# Task instructions:
From first line to last, the records below are to be duplicated exactly.

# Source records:
....................
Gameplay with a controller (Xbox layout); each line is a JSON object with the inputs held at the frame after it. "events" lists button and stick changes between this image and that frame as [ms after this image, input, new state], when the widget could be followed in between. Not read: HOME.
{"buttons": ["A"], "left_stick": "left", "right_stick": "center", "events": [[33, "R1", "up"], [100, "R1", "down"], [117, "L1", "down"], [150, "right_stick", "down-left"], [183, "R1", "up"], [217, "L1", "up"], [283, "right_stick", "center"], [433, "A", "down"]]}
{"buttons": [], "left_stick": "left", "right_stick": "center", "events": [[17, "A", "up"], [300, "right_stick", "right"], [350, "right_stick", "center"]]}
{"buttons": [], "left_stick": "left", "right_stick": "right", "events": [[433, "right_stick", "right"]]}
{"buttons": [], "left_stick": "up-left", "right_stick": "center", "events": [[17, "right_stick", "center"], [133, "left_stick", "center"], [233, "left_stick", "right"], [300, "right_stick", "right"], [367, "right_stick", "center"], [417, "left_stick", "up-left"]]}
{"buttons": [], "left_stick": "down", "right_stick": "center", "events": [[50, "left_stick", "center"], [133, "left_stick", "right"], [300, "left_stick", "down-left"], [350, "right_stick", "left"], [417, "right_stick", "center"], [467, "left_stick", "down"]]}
....................
# Response:
Gameplay with a controller (Xbox layout); each line is a JSON object with the inputs held at the frame after it. "events" lists button and stick changes between this image and that frame as [ms after this image, input, new state], when the widget could be followed in between. Not read: HOME.
{"buttons": ["A"], "left_stick": "left", "right_stick": "center", "events": [[33, "R1", "up"], [100, "R1", "down"], [117, "L1", "down"], [150, "right_stick", "down-left"], [183, "R1", "up"], [217, "L1", "up"], [283, "right_stick", "center"], [433, "A", "down"]]}
{"buttons": [], "left_stick": "left", "right_stick": "center", "events": [[17, "A", "up"], [300, "right_stick", "right"], [350, "right_stick", "center"]]}
{"buttons": [], "left_stick": "left", "right_stick": "right", "events": [[433, "right_stick", "right"]]}
{"buttons": [], "left_stick": "up-left", "right_stick": "center", "events": [[17, "right_stick", "center"], [133, "left_stick", "center"], [233, "left_stick", "right"], [300, "right_stick", "right"], [367, "right_stick", "center"], [417, "left_stick", "up-left"]]}
{"buttons": [], "left_stick": "down", "right_stick": "center", "events": [[50, "left_stick", "center"], [133, "left_stick", "right"], [300, "left_stick", "down-left"], [350, "right_stick", "left"], [417, "right_stick", "center"], [467, "left_stick", "down"]]}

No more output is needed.